Pemangkasan transfer ke daerah membuat risiko bagi BPD ikut membesar karena masih bergantung pada dana kas pemerintah daerah. Agar tak terus numpang, BPD harus bertransformasi menjadi bank yang lebih mandiri, efisien, dan memiliki sumber pertumbuhan baru.
UNTUK mengerek tingkat efisiensi, pemerintah pusat memangkas transfer ke daerah (TKD) 18,34% dari Rp848,59 triliun pada 2025 menjadi Rp692,99 triliun pada 2026. TKD pada 2027 akan menjadi sekitar Rp595,52 triliun hingga Rp643,17 triliun. Sungguh, hal itu akan memberatkan pemerintah daerah (pemda) bahkan potensi risiko bagi bank pembangunan daerah (BPD). Apa saja langkah strategis bagi BPD untuk mengatasi penurunan TKD itu?
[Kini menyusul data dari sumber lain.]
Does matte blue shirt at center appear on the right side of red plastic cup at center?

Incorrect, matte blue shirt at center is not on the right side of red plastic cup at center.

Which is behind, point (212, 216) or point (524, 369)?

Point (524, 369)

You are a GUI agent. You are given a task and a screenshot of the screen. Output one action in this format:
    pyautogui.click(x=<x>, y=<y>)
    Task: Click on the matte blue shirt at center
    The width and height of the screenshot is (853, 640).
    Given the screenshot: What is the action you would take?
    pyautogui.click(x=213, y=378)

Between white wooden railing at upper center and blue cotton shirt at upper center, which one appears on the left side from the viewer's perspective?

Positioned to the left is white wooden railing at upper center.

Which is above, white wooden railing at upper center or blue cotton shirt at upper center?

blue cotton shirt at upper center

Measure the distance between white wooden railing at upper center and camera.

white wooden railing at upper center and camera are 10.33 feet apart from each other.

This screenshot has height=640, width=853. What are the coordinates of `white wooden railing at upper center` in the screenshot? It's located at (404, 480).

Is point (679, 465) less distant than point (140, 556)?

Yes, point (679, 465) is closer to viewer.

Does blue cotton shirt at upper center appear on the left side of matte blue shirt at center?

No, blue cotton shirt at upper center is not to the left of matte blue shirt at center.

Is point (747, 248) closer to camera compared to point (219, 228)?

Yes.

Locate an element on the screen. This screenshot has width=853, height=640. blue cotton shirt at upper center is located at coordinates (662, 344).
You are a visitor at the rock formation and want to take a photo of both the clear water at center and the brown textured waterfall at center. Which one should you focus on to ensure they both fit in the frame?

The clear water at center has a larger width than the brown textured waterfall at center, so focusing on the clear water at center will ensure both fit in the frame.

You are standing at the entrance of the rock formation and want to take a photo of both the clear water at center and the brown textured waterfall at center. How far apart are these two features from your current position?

Peraturan Otoritas Jasa Keuangan (OJK) Nomor 12/POJK.03/2021 tentang Bank Umum bertujuan untuk meningkatkan daya saing, adaptif dan kontributif bagi perekonomian nasional. Selain itu, aturan itu bertujuan untuk mendorong industri perbankan mencapai skala ekonomi yang lebih tinggi, lebih efisien, dan dapat menjadi panduan dalam mengembangkan industri perbankan, khususnya aspek kelembagaan bank.